All she can think of is “Tess is his destiny.” She is the destiny that didn’t destroy his life. She didn’t cause him to get hunted. She did not cause him to get caught. Her eyes are open but she can still see the ice bath and the needles and the knives. Tess did not do it to him. She did. He saved her life. She will give him his back, in return.

And she runs as fast as she can, her tears blurring the sharpness of the rocks and the color of the sky and her breath hitches, her throat too tight to allow her to really cry. She can’t think of anything but that he was hers and she gave him away. That she lost him. That, it appears, she never should have had him at all.

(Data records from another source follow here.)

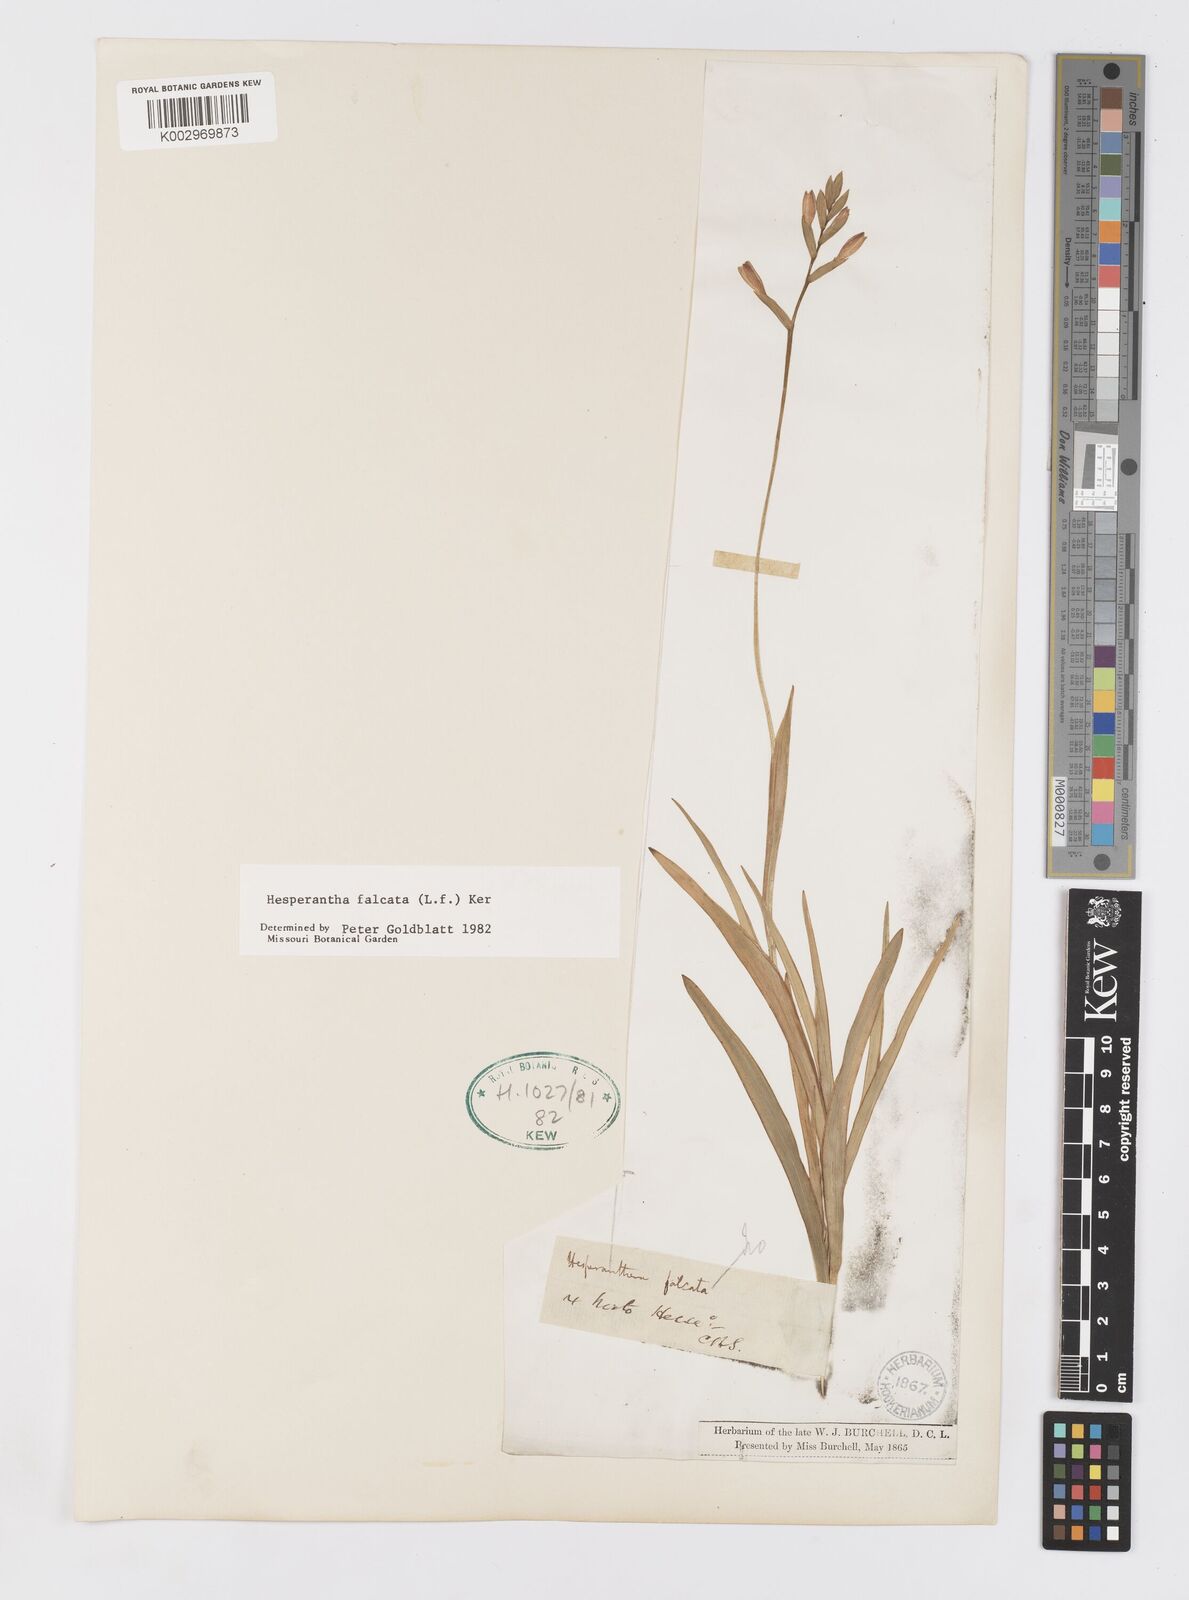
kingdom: Plantae
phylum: Tracheophyta
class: Liliopsida
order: Asparagales
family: Iridaceae
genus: Hesperantha
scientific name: Hesperantha falcata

She gets back home, somehow. She is unclear on the details. She usually loves her parents for their hands-off approach (did they even notice she was gone all night?), but she wants them to be home this time, to demand answers, to rage at her. She will not tell them anything, and their anger will help her focus. She will take any distraction she can get.

She is on her bed because the energy she had is over. She doesn’t even feel like moving to take off her grimy shoes. She tries the old mantra, the one she used in 8th grade, when her shiny new boyfriend of a week left her for another girl in their class whose name she can’t quite remember. It doesn’t matter. It will stop hurting soon and I will have other boys, after all. Better ones. That time it worked like a charm and after three days she forgot all about him. But this time she can’t even think the words to their conclusion. She knows there is no one like Max, and no one else for her, and the mantra is a childish lie that does not even paper over the hurt.

The door creaks and her mother walks in, familiar perfume and worried voice.

“Liz? We didn’t hear you come in last night.”

And Liz turns, eyes swollen almost shut, and at the look in them her mother drops her purse. Liz is five again, and she’s scraped her knee and Mom will make it all better, even though this time they both know it’s a lie. Liz’s face is on the familiar lap, and warm hands are stroking her hair as her mother begins her own litany of comfort: “Shhh. It’s all right. You are home. Shhhh. It’s OK. Shhh.”

And Liz Parker cries. She is at home and she is forever lost. She will never be home again.